There are some general tips that can be applied to all construction activities:

  • Learning to identify, classify and handle waste will make it easier and safer for everyone on site. This is especially important when dealing with hazardous waste.
  • Packing waste skips properly will help dispose of materials more effectively. A poorly packed skip can contain up to 70% of air because of gaps between waste materials.

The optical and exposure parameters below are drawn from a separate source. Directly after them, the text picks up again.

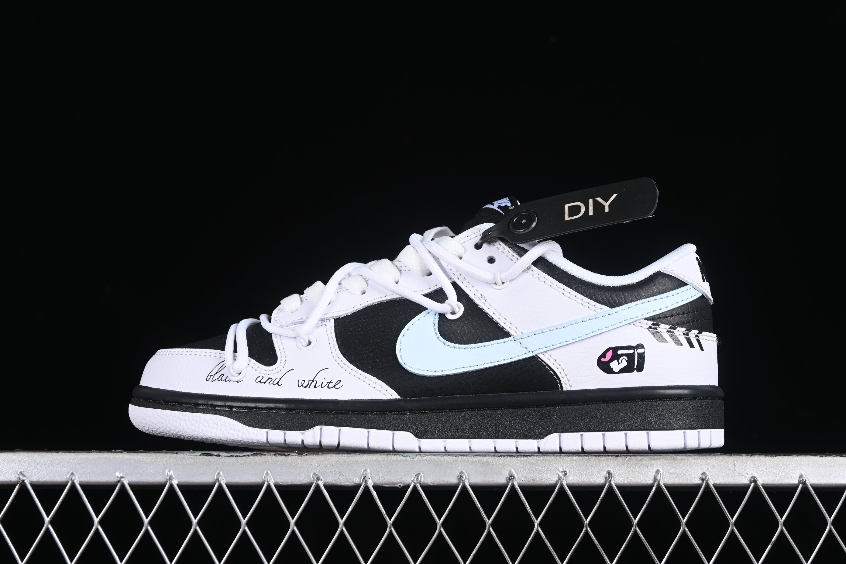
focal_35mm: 75
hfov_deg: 27.0
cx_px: 423
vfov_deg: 18.2
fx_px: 1762
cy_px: 282
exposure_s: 1/60
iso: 160
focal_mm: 50
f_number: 7.1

This will be the first of two articles, focusing on waste management for bricklaying, carpentry and plastering. The second part will focus on plumbing and electrical installations. 

Bricklaying

bricklaying

When in comes to bricklaying, there are several waste management considerations. For example, any water that has come in contact with cement or concrete must be dealt with as hazardous waste, due to its high alkalinity. Concrete also contains chromium, which can pollute watercourses and groundwater. Make sure that washout water from trucks or mixers never enters storm water drains to avoid contamination.

Tips:

  • Reduce the amount of waste material: Avoid throwing away mortar or cut bricks whenever possible.
  • Storing and reusing washout waters: Silt can be collected and disposed by letting water settle for a while.
  • Certain brick types require less energy for production, such as fletton bricks.
  • Use materials with high percentage of recycled aggregate.
  • Make sure to fill the ends of the bricks (perps), to make walls more thermally efficient.
  • Control the amount of water used, and raise awareness.

Carpentry

carpentry

There are several environmental issues that must be taken care of during carpentry activities. One factor is the wide variety of construction timber available, all with different environmental impacts. Natural timber can be sustainably produced and disposed of, but it is not very durable or stable. Therefore, it requires preservatives and adhesives that make recycling more difficult, increasing the environmental impact.

Tips:

  • Knowing where timber comes from, to assess the possible environmental impact. Search for certified wood, that come from sustainable forests.
  • Use materials efficiently, and save off-cuts for reuse.
  • Use mechanical fixings where possible.
  • Try to avoid packaging whenever possible: about 35% of construction waste is from packaging.
  • Pallets can be reused by manufacturers, so make sure you return them.
  • Avoid issues with pests and rotting, by making sure timber is properly cured.
  • Learn about timber recycling schemes, such as the National Community Wood Recycling Project.

Plastering

plastering

Up to 1.3 million tonnes of plasterboard waste are generated by construction and refurbishment each year. In fact, a part of new plasterboard is wasted even before it is used. Handling plaster waste is especially difficult: it can produce hydrogen sulphide when mixed with biodegradable waste, contributing to acid rain. For this reason, any waste containing gypsum must be separated and sent to specialized containers. Since plasterboard comes with high disposal costs, it makes economic sense to minimize or eliminate waste.

Tips:

  • Reduce waste by promoting good practices, such as reusing offcuts.
  • Plan jobs in which all material is used, including mixed plasters.
  • Proper material storage will reduce the risk of damage by impact or moisture.
  • Establish perimeters to avoid any harm when work is done.
  • Separate waste, and make sure plastering whasings do not contaminate groundwater or rainwater drainage systems.

Conclusion

Waste management reduces both material costs and environmental impacts in construction projects. Eliminating waste completely is unfeasible in most cases, but it can be minimized.

Effective waste management can also help buildings earn a LEED certification, since one of the performance categories is Materials and Resources. Up to 13 points can be claimed from good practices in materials use, which count towards the 40 points necessary for certification.